Reproduce the lines below word for word, leaving out the pictures.

________________________________________

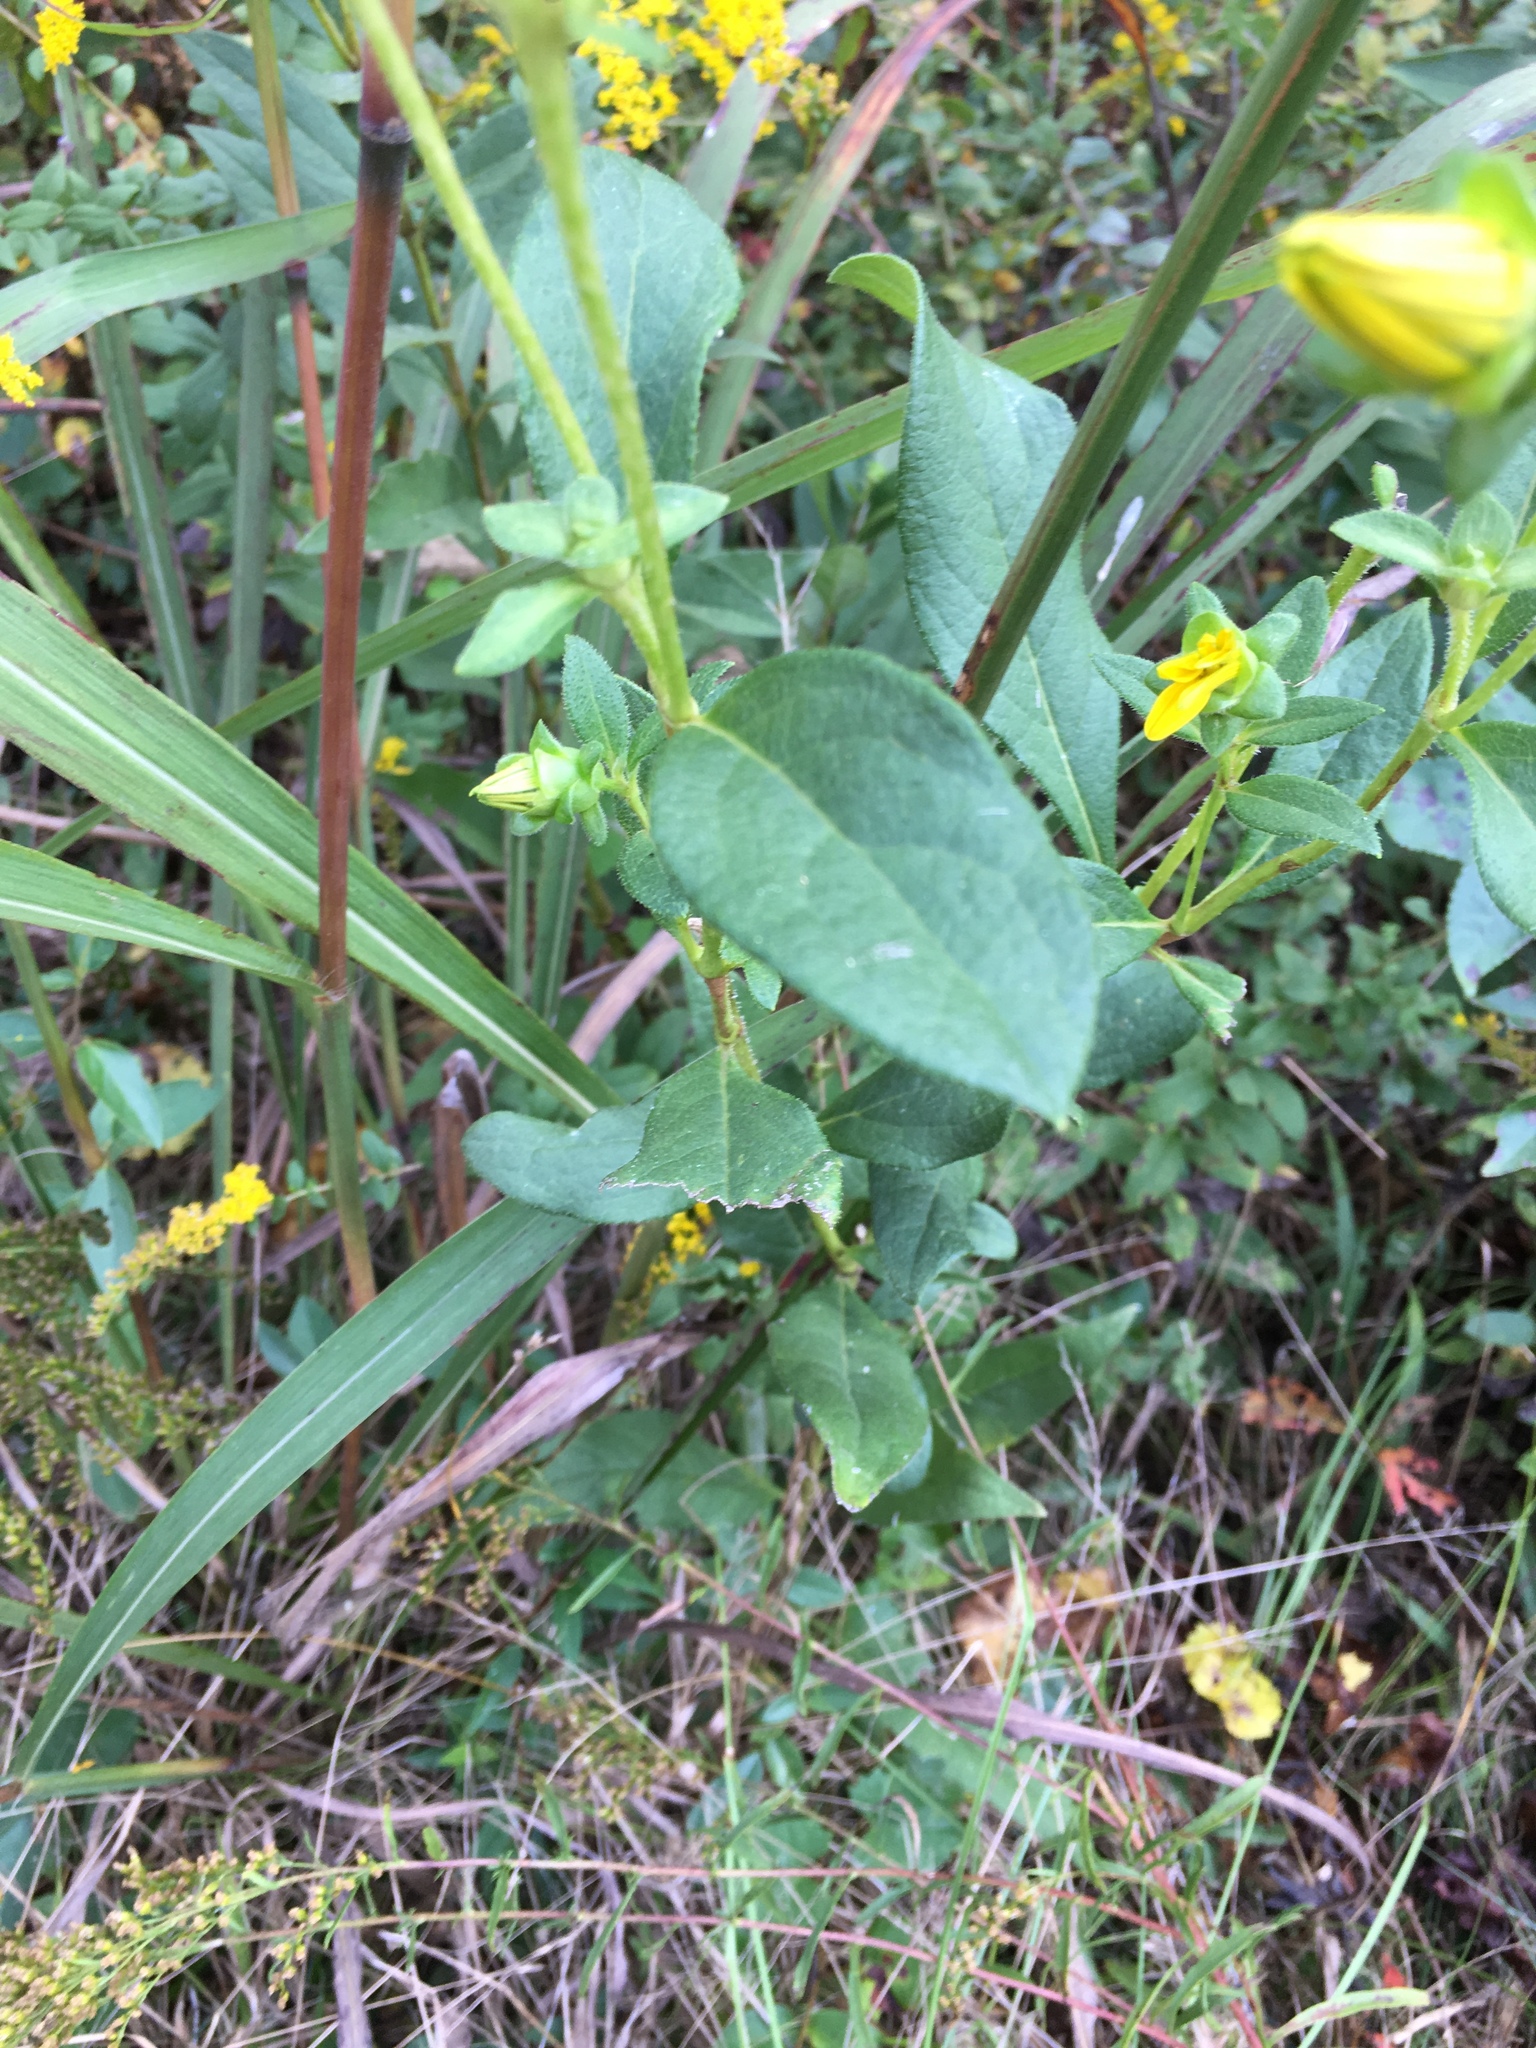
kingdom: Plantae
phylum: Tracheophyta
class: Magnoliopsida
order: Asterales
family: Asteraceae
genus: Silphium
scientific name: Silphium asteriscus
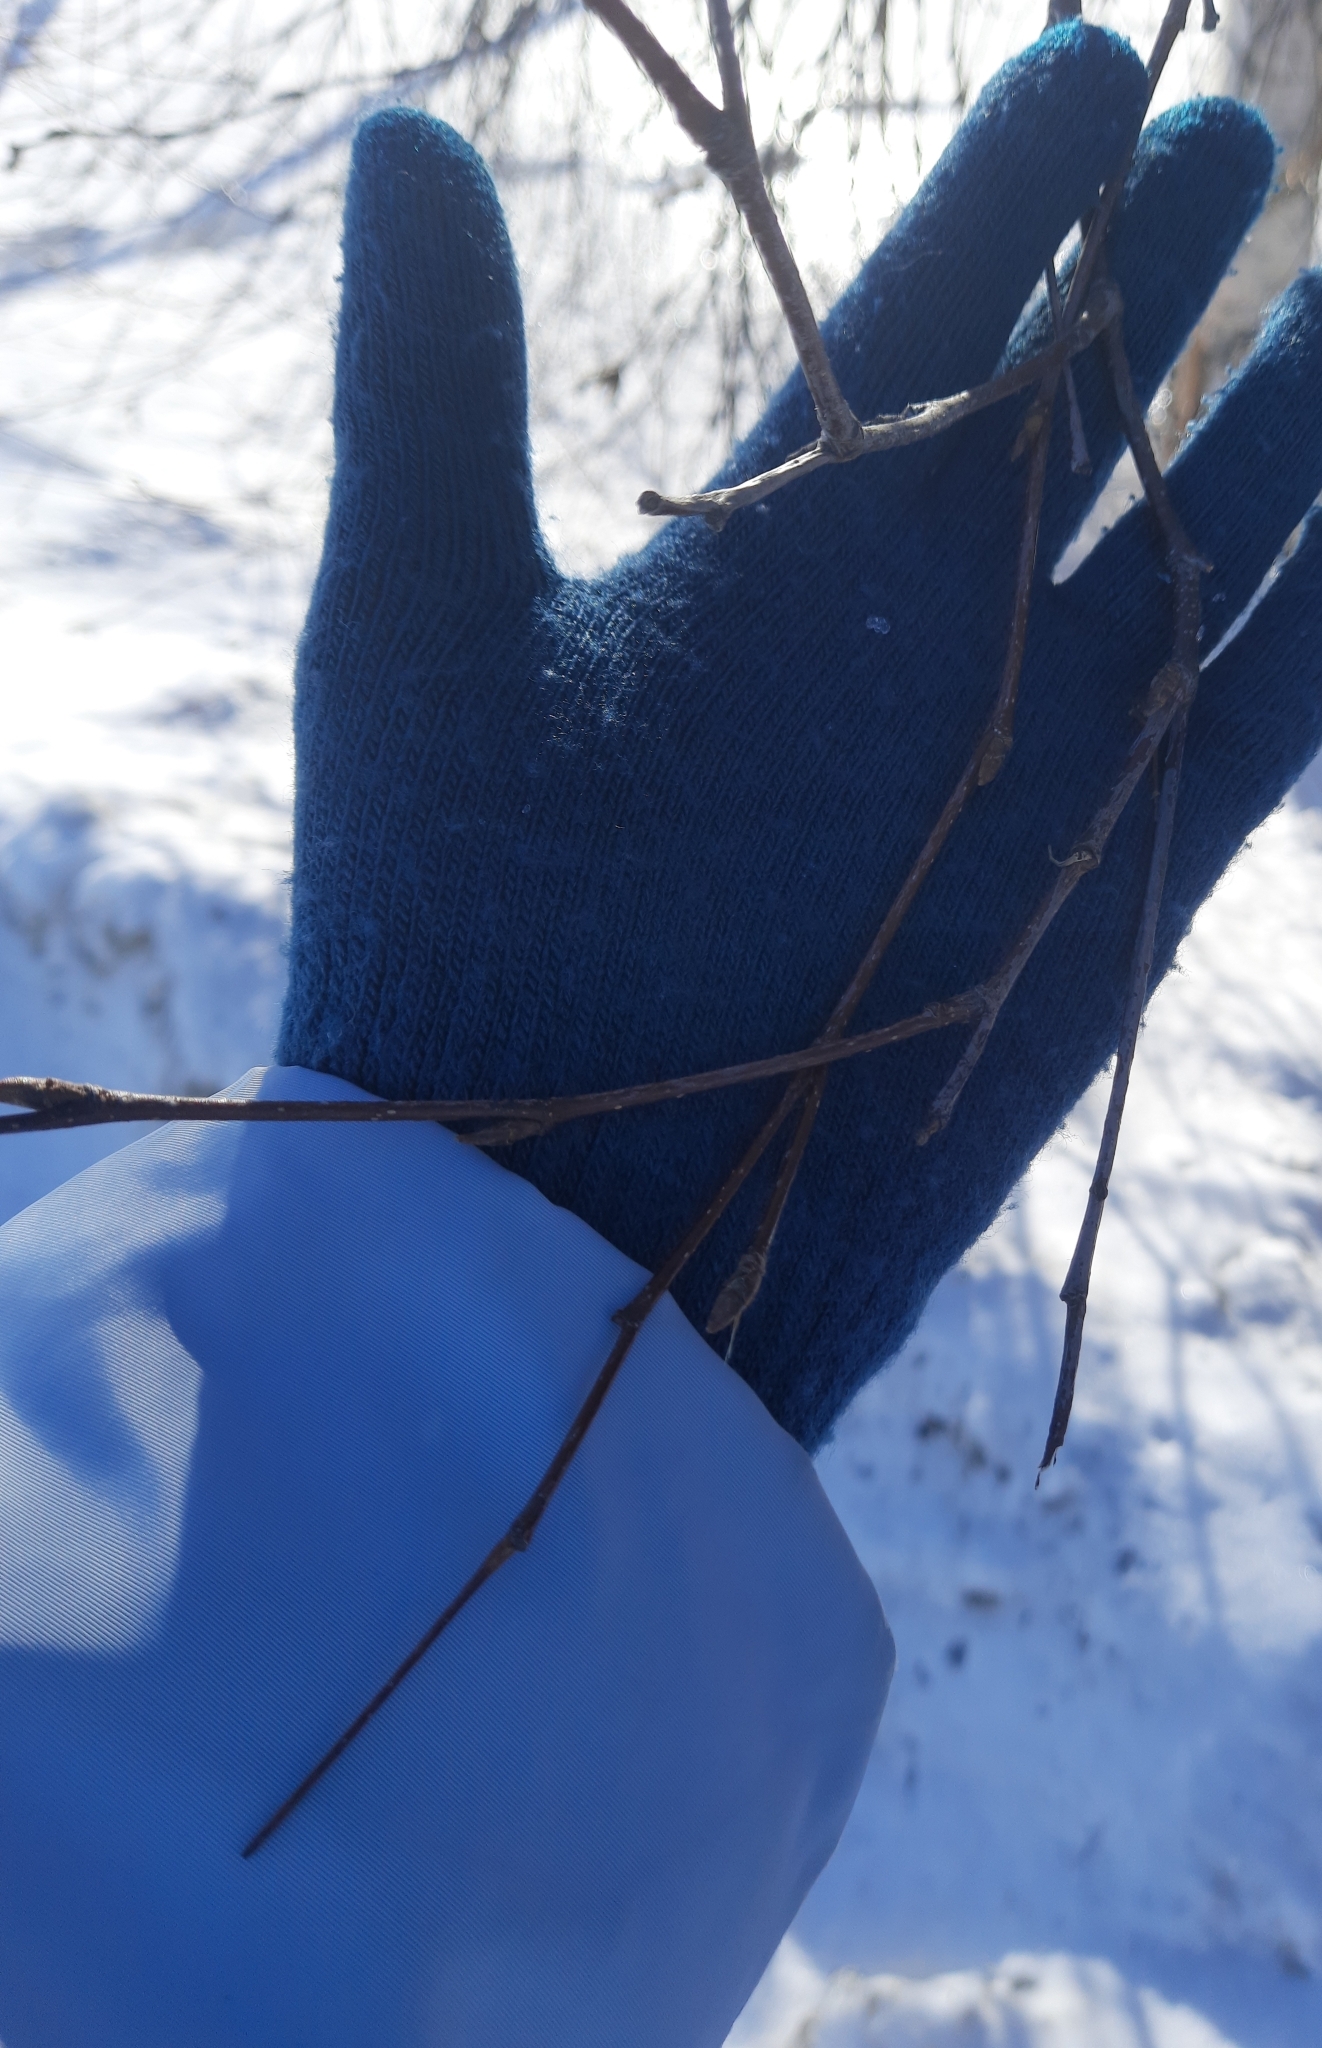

________________________________________

▶ _SOLUTION FOR THIS PROBLEM_:
kingdom: Plantae
phylum: Tracheophyta
class: Magnoliopsida
order: Asterales
family: Asteraceae
genus: Silphium
scientific name: Silphium asteriscus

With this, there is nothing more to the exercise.